Pada setiap langkah dalam proses pembelajaran kontekstual, siswa dilatih untuk dapat mengembangkan kemampuan komunikasi matematiknya sehingga siswa tidak hanya mengetahui suatu konsep matematika tetapi juga memahami makna dari konsep matematika yang dipelajarinya tersebut. Siswa tidak hanya mengerti bagaimana langkah-langkah menyelesaikan masalah kontekstual yang disajikan tetapi juga memahami apa yang mereka tulis di lembar jawaban sehingga dapat menjelaskan kembali kepada siswa lain tentang jawaban yang mereka berikan.

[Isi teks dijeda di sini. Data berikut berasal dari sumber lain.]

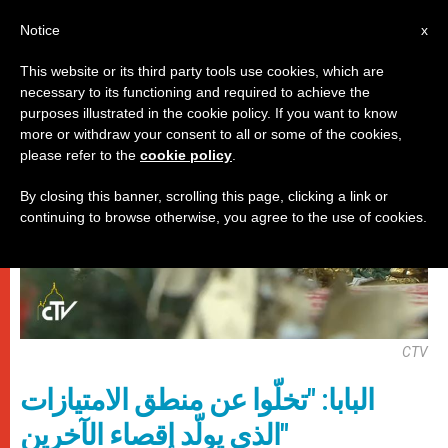
AR
Notice
x
This website or its third party tools use cookies, which are
necessary to its functioning and required to achieve the
باباوات
purposes illustrated in the cookie policy. If you want to know
more or withdraw your consent to all or some of the cookies,
please refer to the
cookie policy
.
By closing this banner, scrolling this page, clicking a link or
continuing to browse otherwise, you agree to the use of cookies.
CTV
البابا: "تخلّوا عن منطق الامتيازات
الذي يولّد إقصاء الآخرين"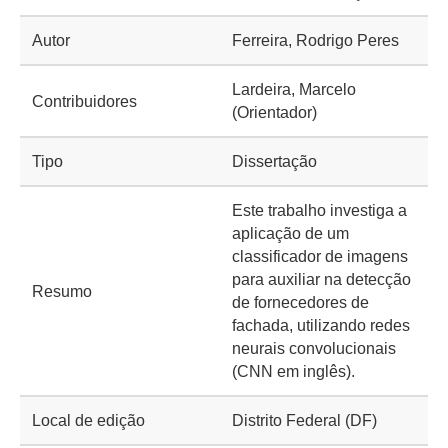
Autor
Ferreira, Rodrigo Peres
Lardeira, Marcelo
Contribuidores
(Orientador)
Tipo
Dissertação
Este trabalho investiga a
aplicação de um
classificador de imagens
para auxiliar na detecção
Resumo
de fornecedores de
fachada, utilizando redes
neurais convolucionais
(CNN em inglês).
Local de edição
Distrito Federal (DF)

Berbeda dengan kelas eksperimen, pada kelas kontrol dilaksanakan pembelajaran dengan pendekatan konvensional. Guru menerangkan pelajaran sambil menuliskannya di papan tulis sementara siswa memperhatikan keterangan guru dan memindahkannya ke buku catatan mereka masing-masing. Setelah itu guru meberikan contoh soal beserta penyelesaiannya kemudian memberikan beberapa latihan soal

   

kepada siswa untuk dikerjakan. Dalam hal ini pembelajaran menjadi kurang efektif karena komunikasi yang berjalan hanya satu arah yaitu dari guru ke siswa. Hal ini mengakibatkan dalam proses pembelajarannya lebih cenderung terpaku pada guru sebagai pemberi informasi sehingga mempersempit akses ruang gerak siswa untuk dapat menyalurkan pendapat atau ide-idenya mengenai konsep/materi pelajaran yang sedang dipelajari baik secara lisan maupun tertulis.

Dapat disimpulkan bahwa kemampuan komunikasi matematik siswa pada kelas eksperimen dengan pendekatan kontekstual lebih baik dibandingkan dengan kemampuan komunikasi matematik siswa pada kelas kontrol dengan pendekatan konvensional. Siswa kelas eksperimen lebih aktif dan interaktif dalam proses pembelajaran, sedangkan siswa pada kelas kontrol cenderung pasif. Hal ini disebabkan pembelajaran konvensional tidak mendorong siswa semangat belajar.

Hasil penelitian menunjukkan bahwa kemampuan komunikasi matematik siswa yang diajarkan dengan pendekatan kontekstual lebih baik daripada yang diajarkan dengan pendekatan konvensional. Hal ini dapat diketahui dari hasil perolehan posttest masing-masing kelas eksperimen dan kontrol. Nilai rata-rata kelas siswa yang diajarkan dengan pendekatan kontekstual lebih tinggi dibandingkan dengan nilai rata-rata kelas siswa yang diajarkan dengan pendekatan konvensional. Dengan demikian, pembelajaran kontekstual dapat dijadikan sebagai salah satu alternatif dalam memilih variasi pendekatan pembelajaran dalam proses pembelajaran matematika di sekolah.